- _Written task A_
In the MongoDB notes below, translate this sentence into French: "PyMongo is the official Python driver for MongoDB."
- _Written task B_
Answer each question from the MongoDB notes below:
(i) Which aggregation stage performs a left outer join with another collection?
(ii) What does sharding use to split data into chunks?
(iii) Which two fields are named as examples where indexes enforce uniqueness?
- _Written task C_
Carry on the MongoDB notes below from the point where they stop.

Indexes in MongoDB are used to improve the speed and efficiency of query operations. Without indexes, MongoDB must scan every document in a collection to find matching results, which is slow for large datasets.

Indexes act like a roadmap, allowing MongoDB to quickly locate the required data. They significantly reduce the time taken for read operations such as `find()`, `sort()`, and `aggregate()`.

####  Benefits of Indexes:
- **Faster Query Performance:** Speeds up data retrieval by avoiding full collection scans.
- **Efficient Sorting:** Helps in executing sorted queries quickly.
- **Unique Constraints:** Enforces uniqueness on specific fields like `email` or `username`.
- **Support for Complex Queries:** Enables optimization of compound queries and
 range queries.

##7.Describe the stages of the MongoDB aggregation pipeline.

The MongoDB aggregation pipeline processes data through a sequence of stages, transforming documents step-by-step.

####  Key Stages:

1. **$match**  
   Filters documents based on specified criteria (like `WHERE` in SQL).  
   Example: `{ $match: { status: "active" } }`

2. **$group**  
   Groups documents by a field and performs operations like sum, avg, count, etc.  
   Example: `{ $group: { _id: "$department", total: { $sum: 1 } } }`

3. **$project**  
   Reshapes documents, includes/excludes fields, or creates computed fields.  
   Example: `{ $project: { name: 1, totalSales: { $multiply: ["$price", "$quantity"] } } }`

4. **$sort**  
   Sorts documents in ascending or descending order.  
   Example: `{ $sort: { totalSales: -1 } }`

5. **$limit**  
   Limits the number of documents in the output.  
   Example: `{ $limit: 5 }`

6. **$skip**  
   Skips a specified number of documents (useful for pagination).  
   Example: `{ $skip: 10 }`

7. **$lookup**  
   Performs a left outer join with another collection.  
   Example: Join orders with users using user_id.


##8. What is sharding in MongoDB? How does it differ from replication?
- Sharding in MongoDB is a method of distributing large datasets across multiple machines to improve scalability and performance. It splits data into chunks using a shard key and stores them across different shards. In contrast, replication is used to ensure high availability by copying the same data across multiple servers (replica set). While sharding distributes data, replication duplicates it for fault tolerance.

##9. What is PyMongo, and why is it used?
- PyMongo is the official Python driver for MongoDB. It allows Python applications to connect to, query, insert, update, and manage data in MongoDB databases. PyMongo is used because it provides a simple and efficient interface for interacting with MongoDB directly from Python code, making it ideal for building data-driven applications.

##10.What are the ACID properties in the context of MongoDB transactions?

- _Extracted information_
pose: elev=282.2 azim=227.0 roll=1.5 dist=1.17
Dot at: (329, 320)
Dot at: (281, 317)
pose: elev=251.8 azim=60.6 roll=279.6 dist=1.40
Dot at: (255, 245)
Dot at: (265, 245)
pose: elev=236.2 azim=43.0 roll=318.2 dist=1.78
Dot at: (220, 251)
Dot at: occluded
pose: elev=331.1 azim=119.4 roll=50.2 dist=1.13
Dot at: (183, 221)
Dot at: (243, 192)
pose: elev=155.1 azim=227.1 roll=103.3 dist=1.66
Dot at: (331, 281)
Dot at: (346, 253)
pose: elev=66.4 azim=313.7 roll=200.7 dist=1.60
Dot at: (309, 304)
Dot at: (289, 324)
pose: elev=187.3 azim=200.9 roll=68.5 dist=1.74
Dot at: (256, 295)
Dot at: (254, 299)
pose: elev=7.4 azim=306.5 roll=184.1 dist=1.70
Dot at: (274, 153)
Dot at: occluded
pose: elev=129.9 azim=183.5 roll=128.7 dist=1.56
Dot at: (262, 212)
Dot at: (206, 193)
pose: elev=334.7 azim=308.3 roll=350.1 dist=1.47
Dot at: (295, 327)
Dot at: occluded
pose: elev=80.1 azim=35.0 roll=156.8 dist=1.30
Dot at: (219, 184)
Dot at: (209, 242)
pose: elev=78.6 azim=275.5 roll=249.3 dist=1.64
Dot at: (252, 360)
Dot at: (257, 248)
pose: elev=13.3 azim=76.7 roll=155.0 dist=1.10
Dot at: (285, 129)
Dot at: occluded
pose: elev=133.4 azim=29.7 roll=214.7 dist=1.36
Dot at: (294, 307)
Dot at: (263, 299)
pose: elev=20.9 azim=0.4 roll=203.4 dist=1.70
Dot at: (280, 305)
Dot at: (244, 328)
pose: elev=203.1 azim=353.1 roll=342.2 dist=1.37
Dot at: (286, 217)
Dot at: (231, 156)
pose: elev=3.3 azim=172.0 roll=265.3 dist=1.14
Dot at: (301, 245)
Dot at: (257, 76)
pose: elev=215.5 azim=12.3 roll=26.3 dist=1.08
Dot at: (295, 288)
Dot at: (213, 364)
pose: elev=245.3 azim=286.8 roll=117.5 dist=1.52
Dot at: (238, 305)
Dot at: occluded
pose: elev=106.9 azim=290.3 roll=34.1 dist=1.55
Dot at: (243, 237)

- _Answer A_
PyMongo est le pilote Python officiel de MongoDB.

- _Answer B_
(i) $lookup
(ii) A shard key
(iii) `email` and `username`

- _Answer C_
- MongoDB supports ACID transactions to ensure safe, consistent, and reliable data operations, especially across multiple documents and collections.



- **Atomicity**  
  All operations within a transaction are completed successfully or none are applied at all.

- **Consistency**  
  The database remains in a valid state before and after the transaction, preserving defined rules and constraints.

- **Isolation**  
  Transactions are isolated from each other, meaning their intermediate states are not visible to others.

- **Durability**  
  Once a transaction is committed, its changes are permanently saved—even in the event of a crash or power failure.

##11.What is the purpose of MongoDB’s explain() function?
- The purpose of MongoDB’s explain() function is to analyze and understand how a query is executed. It provides detailed information about the query plan, such as whether indexes are used, how many documents were scanned, and the time taken. This helps developers optimize performance by identifying inefficient queries or missing indexes.

##12.How does MongoDB handle schema validation?
- MongoDB handles schema validation using JSON Schema-based rules defined at the collection level. This allows developers to enforce structure, data types, required fields, and custom rules for documents inserted or updated in a collection.

##13.What is the difference between a primary and a secondary node in a replica set?

| Feature               | Primary Node                               | Secondary Node                             |
|-----------------------|---------------------------------------------|---------------------------------------------|
| **Role**              | Handles all write and default read operations | Replicates data from the primary            |
| **Writes**            | Allowed                                     | Not allowed (unless explicitly enabled)     |
| **Reads**             | Default read target                         | Can be used for reads (if configured)       |
| **Failover**          | Elected as primary in normal operation      | Can be promoted to primary during failover  |
| **Data Replication**  | Source of truth                             | Continuously syncs from primary             |

##14.What security mechanisms does MongoDB provide for data protection?

MongoDB provides several built-in security features to protect data:

- **Authentication**  
  Verifies the identity of users and applications using credentials or external systems (LDAP, Kerberos, etc.).

- **Authorization**  
  Role-Based Access Control (RBAC) allows fine-grained permissions on databases, collections, and operations.

- **Encryption**  
  - **At Rest**: Data files can be encrypted using encryption-at-rest options.
  - **In Transit**: TLS/SSL ensures secure data transfer between clients and servers.

- **Auditing**  
  Tracks and logs database activity for compliance and security analysis.

- **IP Whitelisting & Network Rules**  
  Limits access to trusted IP addresses or internal networks.

- **Field-Level Redaction (Enterprise)**  
  Controls visibility of sensitive fields in documents.

##15.Explain the concept of embedded documents and when they should be used.
- Embedded documents in MongoDB are documents stored inside other documents. They are used to keep related data together in a single document, making data access faster and more efficient. You should use embedded documents when there is a close relationship between the data, such as a user and their address, and when you often need to access both together. This helps reduce the number of queries and improves performance.

##16.What is the purpose of MongoDB’s lookup stage in aggregation?
- The purpose of MongoDB’s $lookup stage in aggregation is to perform a left outer join between documents from two collections. It allows you to combine related data, similar to SQL joins. For example, you can join an orders collection with a users collection to get user details for each order. This is useful when data is stored in separate collections but needs to be queried together.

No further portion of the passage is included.